Now can we please stop the discussion of why the IETF has to kill SSL3?

You do not get better security by deploying stronger crypto. You only
get better security by stopping using insecure crypto.

Keeping the SSL2 code paths in OpenSSL was a MISTAKE.They should be
excised with great prejudice and the code thrown into the hottest bit
furnaces of mount Mordor. AQnd the SSL3 code paths should follow them.

Maintaining legacy support for obsolete crypto positively harms good
crypto implementations. I don't want to see the code in the
distribution at all. Nor do I want to see support for the kitchen sink
of 40 obsolete crypto algorithms.

Killing off obsolete and broken crypto is actually more important than
developing the new stuff.

If people can't figure out how to find an email provider who can
support standards that have been published for over ten years now then
I have to wonder what value they provide to a standards organization.

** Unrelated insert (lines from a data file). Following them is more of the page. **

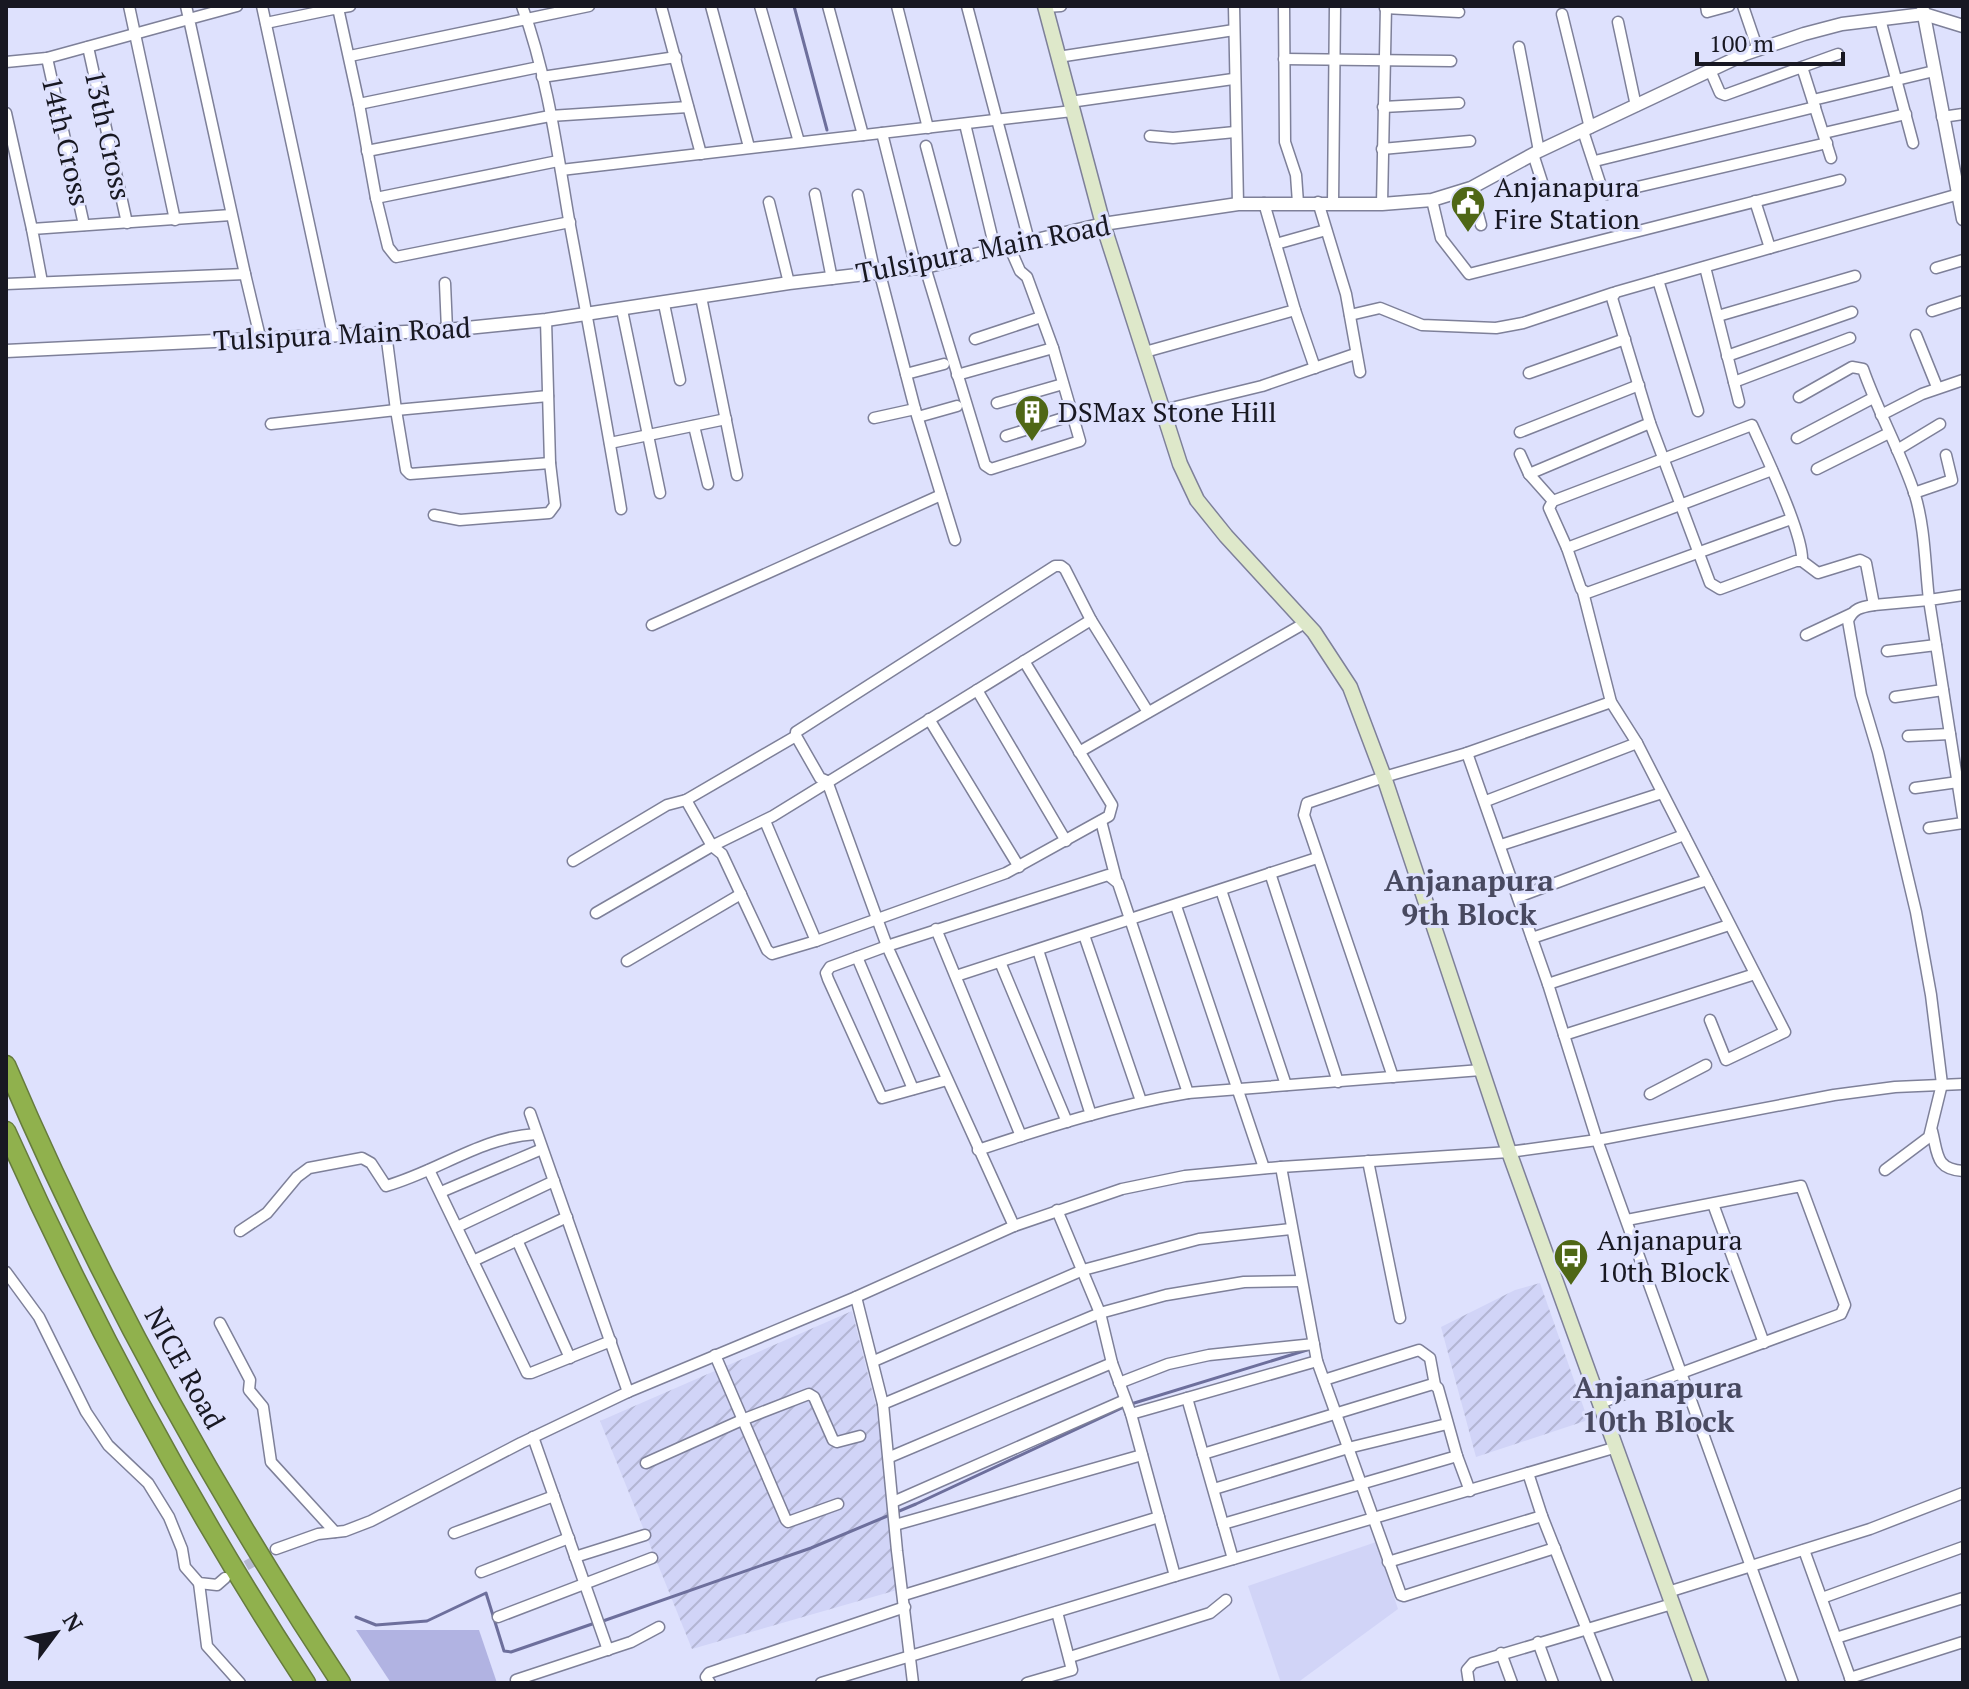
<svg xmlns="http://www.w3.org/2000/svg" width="1969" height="1689" font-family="'PT Serif',serif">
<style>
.built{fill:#d1d4f7}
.industrial{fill:url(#industrial-furrows)}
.green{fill:#b1b3e2}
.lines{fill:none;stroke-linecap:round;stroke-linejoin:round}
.stream{stroke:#6d6f9c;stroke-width:3}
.minor-tunnel{stroke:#b6b9d1;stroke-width:10;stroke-dasharray:10 5;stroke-linecap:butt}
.minor-casing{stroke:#7e8099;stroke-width:13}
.tertiary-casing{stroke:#7e8099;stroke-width:15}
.secondary-casing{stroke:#7e8099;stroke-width:17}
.motorway-casing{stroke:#667b3e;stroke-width:21}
.minor{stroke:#fff;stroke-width:10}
.tertiary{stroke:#fff;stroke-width:12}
.secondary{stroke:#dee8ca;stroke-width:14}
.motorway{stroke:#90b14d;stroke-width:18}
.labels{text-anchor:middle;stroke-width:6;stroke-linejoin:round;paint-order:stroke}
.street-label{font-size:28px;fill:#181822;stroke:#dee1fd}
.poi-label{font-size:28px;fill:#181822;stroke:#dee1fd;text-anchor:start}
.neighbourhood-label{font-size:30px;font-weight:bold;fill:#484960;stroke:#dee1fd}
</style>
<defs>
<pattern id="industrial-furrows" width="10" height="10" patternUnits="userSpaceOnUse" patternTransform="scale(2)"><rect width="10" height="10" fill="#d1d4f7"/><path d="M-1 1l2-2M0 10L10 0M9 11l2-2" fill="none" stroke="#b3b5d3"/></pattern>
</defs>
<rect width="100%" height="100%" fill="#dee1fd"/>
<!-- built -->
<polygon class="built" points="1376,1542 1398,1609 1297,1683 1281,1683 1248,1586"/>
<!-- industrial -->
<g class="industrial">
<polygon points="1540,1283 1588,1420 1476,1457 1441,1327 1515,1290"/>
<polygon points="852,1311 879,1418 897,1590 692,1649 600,1421"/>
</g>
<!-- green -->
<polygon class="green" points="356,1630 479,1630 497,1683 391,1683"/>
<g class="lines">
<!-- stream -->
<g class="stream">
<polyline points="794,6 827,130"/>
<polyline points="1131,1404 1307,1350"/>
<polyline points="356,1617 376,1625 427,1621 486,1593 504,1651 511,1652 595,1623"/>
<polyline points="603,1621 811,1548 916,1504 1124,1407"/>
</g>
<!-- minor-tunnel -->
<polyline class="minor-tunnel" points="233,1573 276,1549"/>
<!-- minor casing -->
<g class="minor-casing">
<g id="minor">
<polyline points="129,6 175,220"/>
<polyline points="237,6 189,19 245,274"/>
<polyline points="262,6 333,335"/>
<path d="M522 6C547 74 557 149 569 220 587 317 605 413 621 509"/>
<polyline points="661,6 701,154"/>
<polyline points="711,6 749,147"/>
<polyline points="760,6 799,142"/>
<polyline points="828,6 863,135"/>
<polyline points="897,6 928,128"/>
<polyline points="967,6 1029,241"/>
<polyline points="1234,6 1238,204"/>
<polyline points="1284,6 1285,142 1296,175 1298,203"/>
<polyline points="1706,6 1707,12 1729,6"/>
<polyline points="1743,6 1758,50"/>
<polyline points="1045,7 1061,6"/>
<polyline points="338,8 350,6"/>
<polyline points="1385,8 1459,12"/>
<polyline points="1562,14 1590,128"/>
<polyline points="1880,19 1913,143"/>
<polyline points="1618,22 1636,106"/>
<polyline points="266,23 338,8 359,104 376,198 558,161"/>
<polyline points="88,47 127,223"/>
<polyline points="1519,47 1539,151"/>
<polyline points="350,56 589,6"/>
<polyline points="1058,57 1234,30"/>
<polyline points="47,58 84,225"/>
<polyline points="1284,59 1451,61"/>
<polyline points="6,62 47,58 189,19 186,6"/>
<polyline points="1802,67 1838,54"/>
<polyline points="1710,70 1720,93 1725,95 1802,67 1831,158"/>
<polyline points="542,77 676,57"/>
<polyline points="1813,100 1934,71"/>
<polyline points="1070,102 1233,79"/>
<polyline points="359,104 539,67"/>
<polyline points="1383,107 1459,103"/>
<polyline points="6,113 32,229"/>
<polyline points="1942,117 1963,114"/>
<polyline points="965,124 995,249"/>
<polyline points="1583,131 1603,192 1607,194 1827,143"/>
<polyline points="882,133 916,268"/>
<polyline points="1824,133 1906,114"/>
<polyline points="1150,136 1173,138 1235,132"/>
<polyline points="926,146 956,259"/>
<polyline points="1382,149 1470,141"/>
<polyline points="367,151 550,116 688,107"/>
<polyline points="1533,154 1544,188"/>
<polyline points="1595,161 1815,107"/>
<polyline points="561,170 1072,111"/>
<polyline points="1471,188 1481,225"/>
<polyline points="815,194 832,279"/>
<polyline points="858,195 875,274"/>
<polyline points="376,198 388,247 396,257 570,222"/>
<polyline points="1432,200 1441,238 1469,274 1840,180"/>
<polyline points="1755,201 1770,248"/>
<polyline points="769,202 789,283"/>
<polyline points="1318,202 1346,294 1360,372"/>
<polyline points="1333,203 1335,6"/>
<polyline points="1382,204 1386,6"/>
<polyline points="1276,244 1326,230"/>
<polyline points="925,267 985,465 991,469 1080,441 1053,348 1027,277 1020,271 1009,246"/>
<polyline points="1705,267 1739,402"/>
<polyline points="1936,268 1963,260"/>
<polyline points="880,274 915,409 955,540"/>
<polyline points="1658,280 1698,411"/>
<polyline points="42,282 32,229 231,215"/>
<polyline points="445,283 447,330"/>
<polyline points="6,284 245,274 260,337"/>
<polyline points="701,297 737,475"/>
<polyline points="664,304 680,380"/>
<polyline points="622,310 660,493"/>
<polyline points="1295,310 1315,368"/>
<polyline points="1932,311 1963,301"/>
<polyline points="1350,315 1380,308 1422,325 1496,328 1523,323 1613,293"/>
<polyline points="1718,316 1855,276"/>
<polyline points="386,333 396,410 548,396"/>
<polyline points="1916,335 1937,387"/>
<polyline points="975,339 1041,317"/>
<polyline points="1145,352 1295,310 1264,203"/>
<polyline points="1727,356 1852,312"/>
<polyline points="1529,373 1625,339"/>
<polyline points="906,374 944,364"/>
<polyline points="957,375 1053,348"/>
<polyline points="1734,382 1850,338"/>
<path d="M1799 397 1852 367 1863 369C1878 412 1901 452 1915 495 1925 528 1925 565 1929 600L1874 605"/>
<polyline points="997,403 1063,384"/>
<polyline points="1163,410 1262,386 1355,354"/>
<polyline points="1881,415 1922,394 1963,380"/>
<polyline points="918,417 957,406"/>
<polyline points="874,418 915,409"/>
<polyline points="271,424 396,410 406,470 410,474 550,463"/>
<polyline points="694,426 708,484"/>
<polyline points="1520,432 1639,385"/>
<polyline points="1006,436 1073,415"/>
<polyline points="1797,438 1873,398"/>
<polyline points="610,443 726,419"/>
<polyline points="1897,450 1940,424"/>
<polyline points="1520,454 1529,474 1553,501"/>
<polyline points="1817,469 1889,433"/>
<polyline points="1529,474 1650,423"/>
<polyline points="1914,493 1952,480 1946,455"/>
<polyline points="434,515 460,520 549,513 555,505 550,463 546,320"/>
<path d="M1791 519 1587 593 1581 589 1567 548 1549 508 1553 501 1752 425C1764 452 1804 535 1802 561"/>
<polyline points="1567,548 1772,470"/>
<polyline points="1583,592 1611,702 1637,743 1785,1032 1726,1060 1710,1020"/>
<polyline points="1963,595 1929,600 1963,817"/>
<polyline points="652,625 941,495"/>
<polyline points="1806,635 1851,614"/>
<polyline points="1887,651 1936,645"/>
<polyline points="977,690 1066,841"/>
<polyline points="1895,697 1943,690"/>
<polyline points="929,719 1019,867"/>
<polyline points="1908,736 1950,734"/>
<polyline points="1079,752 1305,623"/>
<polyline points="1467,753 1548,984 1597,1140 1793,1683"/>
<polyline points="1915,788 1958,782"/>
<polyline points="686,800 712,846 722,854 767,950 772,954 816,941 1006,873 1109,816 1112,805 1024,661"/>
<polyline points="1486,801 1637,743"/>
<polyline points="765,821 816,941"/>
<polyline points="1101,821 1116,879"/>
<polyline points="1929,828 1963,823"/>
<polyline points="1501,845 1662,793"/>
<polyline points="573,861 667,805 686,800 796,736"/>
<polyline points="1270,873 1338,1082"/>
<polyline points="1221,890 1286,1085"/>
<polyline points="1518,897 1684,835"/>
<polyline points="1176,906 1264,1168"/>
<polyline points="596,913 712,846 773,816 1091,620"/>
<polyline points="936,929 1021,1136"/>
<polyline points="1084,935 1141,1101"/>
<polyline points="1532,938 1707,880"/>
<polyline points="1038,950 1091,1115"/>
<polyline points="857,957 913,1089"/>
<polyline points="627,961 741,894"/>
<polyline points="1000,962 1067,1122"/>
<polyline points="956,976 1317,858"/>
<polyline points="1548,984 1729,925"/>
<polyline points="1564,1035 1755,974"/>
<polyline points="1393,1077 1304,815 1307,803 1384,777 1467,753 1611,702"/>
<polyline points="947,1080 882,1098 828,979 826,973 830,967 887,946 827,781 820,778 796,736 796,732 1055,566 1061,566 1065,569 1091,620 1148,712"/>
<polyline points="1650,1094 1706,1065"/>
<polyline points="530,1113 628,1392"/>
<path d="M1932 1131C1938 1154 1935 1169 1963 1171"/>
<path d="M978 1150C1047 1127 1116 1105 1188 1093L1481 1070"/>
<polyline points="1368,1161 1400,1318"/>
<polyline points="1281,1167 1317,1361 1401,1595 1404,1596 1555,1548"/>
<polyline points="429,1170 527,1373 531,1373 611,1341"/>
<path d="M1885 1170 1929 1137 1942 1084 1931 995 1916 912 1878 752 1861 695 1848 621C1853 608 1862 607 1874 605L1866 563 1860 560 1818 573 1802 561H1796L1720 589 1710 583 1650 423 1612 298 1616 292 1959 194"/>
<polyline points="441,1192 542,1149"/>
<polyline points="1713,1204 1764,1343"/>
<polyline points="1057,1210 1100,1313 1112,1363 1131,1414 1175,1576"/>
<polyline points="1014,1226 887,946 1108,875 1118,883 1188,1093"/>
<polyline points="457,1227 554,1181"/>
<path d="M240 1231 267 1213 297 1177 309 1168 362 1158 371 1163 386 1186C439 1171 481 1137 536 1134"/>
<polyline points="517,1240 570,1358"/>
<polyline points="473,1261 567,1217"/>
<polyline points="6,1272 39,1317 86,1412 108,1445 148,1483 169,1517 182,1549 185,1567 199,1583 217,1585 225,1578"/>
<polyline points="856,1297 883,1404 897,1551 913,1683"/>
<polyline points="220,1323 250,1380 249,1390 263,1407 271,1462 335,1532"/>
<polyline points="715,1355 786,1520 788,1522 838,1504"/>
<polyline points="874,1361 1083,1270 1199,1239 1291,1229"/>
<polyline points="1324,1380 1419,1350 1430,1358 1435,1385"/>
<polyline points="1119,1383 1168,1364 1209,1355 1314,1344"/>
<polyline points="1187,1398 1233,1559"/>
<polyline points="1600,1403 1841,1314 1845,1305 1801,1186 1627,1220"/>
<polyline points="883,1404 1100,1313 1166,1295 1244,1282 1301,1281"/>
<polyline points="1131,1414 1317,1361"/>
<polyline points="533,1437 608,1650"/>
<polyline points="1203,1454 1433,1384 1438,1388 1457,1456 1470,1491"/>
<polyline points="890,1457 1112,1363"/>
<polyline points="646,1463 742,1420 809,1394 814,1397 833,1440 837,1442 860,1436"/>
<polyline points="1528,1473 1542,1516 1608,1683"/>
<polyline points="1214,1489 1348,1448 1447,1424"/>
<polyline points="893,1502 1125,1400"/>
<polyline points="1223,1524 1457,1456"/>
<polyline points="895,1525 1142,1455"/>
<polyline points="454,1533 554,1496"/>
<polyline points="276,1549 318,1534 345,1531 371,1521 521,1443 628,1392 856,1297 1014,1226 1122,1189 1185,1176 1281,1167 1509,1152 1597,1140 1834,1095 1895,1087 1963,1084"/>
<polyline points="1804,1550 1852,1683"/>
<polyline points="575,1557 645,1535"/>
<polyline points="1388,1562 1542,1516"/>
<polyline points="481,1572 569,1538"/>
<polyline points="199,1583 207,1646 240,1683"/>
<polyline points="1668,1592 1870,1529 1963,1493"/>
<polyline points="904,1595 1159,1517"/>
<polyline points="1822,1598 1963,1547"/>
<polyline points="498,1617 652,1558"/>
<polyline points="1836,1638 1963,1598"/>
<polyline points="1538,1642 1553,1683"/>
<polyline points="1501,1653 1512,1683"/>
<polyline points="1070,1657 1210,1613 1226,1600"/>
<polyline points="1850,1678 1963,1642"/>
<polyline points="516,1680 631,1642 659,1627"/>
<polyline points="710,1683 706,1677 709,1673 905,1607"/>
<polyline points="821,1683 1175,1576 1617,1447"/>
<polyline points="1027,1683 1072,1670 1057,1612"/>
<polyline points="1469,1683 1467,1670 1473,1663 1672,1604"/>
</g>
</g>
<!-- tertiary casing -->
<g class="tertiary-casing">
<g id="tertiary">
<polyline points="1923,10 1963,219"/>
<polyline points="6,351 447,330 546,320 789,283 925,267 1103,224 1238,204 1382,204 1432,200 1471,188 1539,151 1745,54 1804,34 1842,24 1924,14 1963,26"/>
</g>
</g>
<!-- secondary casing -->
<g class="secondary-casing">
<polyline id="secondary" points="1045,6 1103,224 1180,464 1197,500 1226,536 1314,632 1350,687 1384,777 1509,1152 1701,1683"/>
</g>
<!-- motorway casing -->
<g class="motorway-casing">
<g id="motorway">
<path d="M6 1065C98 1281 212 1487 341 1683"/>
<path d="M6 1131C92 1323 191 1507 306 1683"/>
</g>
</g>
<!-- minor -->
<use href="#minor" class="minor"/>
<!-- tertiary -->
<use href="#tertiary" class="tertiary"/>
<!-- secondary -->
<use href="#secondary" class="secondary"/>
<!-- motorway -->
<use href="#motorway" class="motorway"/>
</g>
<!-- icons -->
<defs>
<g id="civic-pin" transform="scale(1.8)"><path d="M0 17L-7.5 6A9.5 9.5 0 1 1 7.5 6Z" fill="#4f6716" stroke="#dee1fd"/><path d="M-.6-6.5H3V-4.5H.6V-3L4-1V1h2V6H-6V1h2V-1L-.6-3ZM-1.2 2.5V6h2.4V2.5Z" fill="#fff"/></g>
<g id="building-pin" transform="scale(1.8)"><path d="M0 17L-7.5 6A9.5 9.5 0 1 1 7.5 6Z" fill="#4f6716" stroke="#dee1fd"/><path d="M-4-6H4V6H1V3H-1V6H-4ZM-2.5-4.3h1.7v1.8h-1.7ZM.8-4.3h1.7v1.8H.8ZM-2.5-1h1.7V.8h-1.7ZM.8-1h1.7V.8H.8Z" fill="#fff"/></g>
<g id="bus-pin" transform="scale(1.8)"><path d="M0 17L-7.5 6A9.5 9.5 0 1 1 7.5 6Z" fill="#4f6716" stroke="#dee1fd"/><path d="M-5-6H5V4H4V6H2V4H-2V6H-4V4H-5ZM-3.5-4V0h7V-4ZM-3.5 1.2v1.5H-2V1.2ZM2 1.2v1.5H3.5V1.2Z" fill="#fff"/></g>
</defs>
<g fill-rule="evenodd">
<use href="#civic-pin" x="1468" y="203"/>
<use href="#building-pin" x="1032" y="412"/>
<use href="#bus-pin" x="1571" y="1256"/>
</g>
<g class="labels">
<!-- street labels -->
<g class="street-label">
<text transform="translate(108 135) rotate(78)" y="10">13th Cross</text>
<text transform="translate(66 141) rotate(77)" y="10">14th Cross</text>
<text transform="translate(983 249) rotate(-11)" y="10">Tulsipura Main Road</text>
<text transform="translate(342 334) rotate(-3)" y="10">Tulsipura Main Road</text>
<text transform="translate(185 1368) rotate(61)" y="10">NICE Road</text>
</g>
<!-- poi labels -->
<g class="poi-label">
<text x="1494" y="197">Anjanapura<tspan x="1494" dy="32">Fire Station</tspan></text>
<text x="1058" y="422">DSMax Stone Hill</text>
<text x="1597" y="1250">Anjanapura<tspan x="1597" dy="32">10th Block</tspan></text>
</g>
<!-- neighbourhood labels -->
<g class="neighbourhood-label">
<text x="1469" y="891">Anjanapura<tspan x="1469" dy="34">9th Block</tspan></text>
<text x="1658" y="1398">Anjanapura<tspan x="1658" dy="34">10th Block</tspan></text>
</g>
</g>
<!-- border -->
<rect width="1969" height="1689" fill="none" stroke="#181822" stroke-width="16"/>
<!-- north arrow -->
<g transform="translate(56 1633) rotate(58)" stroke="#dee1fd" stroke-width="6" paint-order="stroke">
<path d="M0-6L14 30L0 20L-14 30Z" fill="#181822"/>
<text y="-12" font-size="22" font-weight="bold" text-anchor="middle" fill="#181822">N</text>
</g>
<!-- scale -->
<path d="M1697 52v12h146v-12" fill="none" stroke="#181822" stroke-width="4"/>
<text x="1709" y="52" font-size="24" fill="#181822" stroke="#dee1fd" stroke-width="6" paint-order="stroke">100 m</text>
</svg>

One of the big problems at CERN was the attachment to obsolete FORTRAN
code bases even when it was known that they were absolutely riddled
with bugs. Throwing away the old crappy systems might seem a waste but
code and specifications do wear out. Support for legacy systems and
corner cases accumulate over time like barnacles on a sailing ship. If
you don't beech the ship from time to time and scrape off the
accumulated dreck, the ship gets slower and slower and eventually it
will sink.

OpenSSL has drowned because they didn't scrape off the barnacles. Lets
stop arguing over whether it is time to kill SSL3.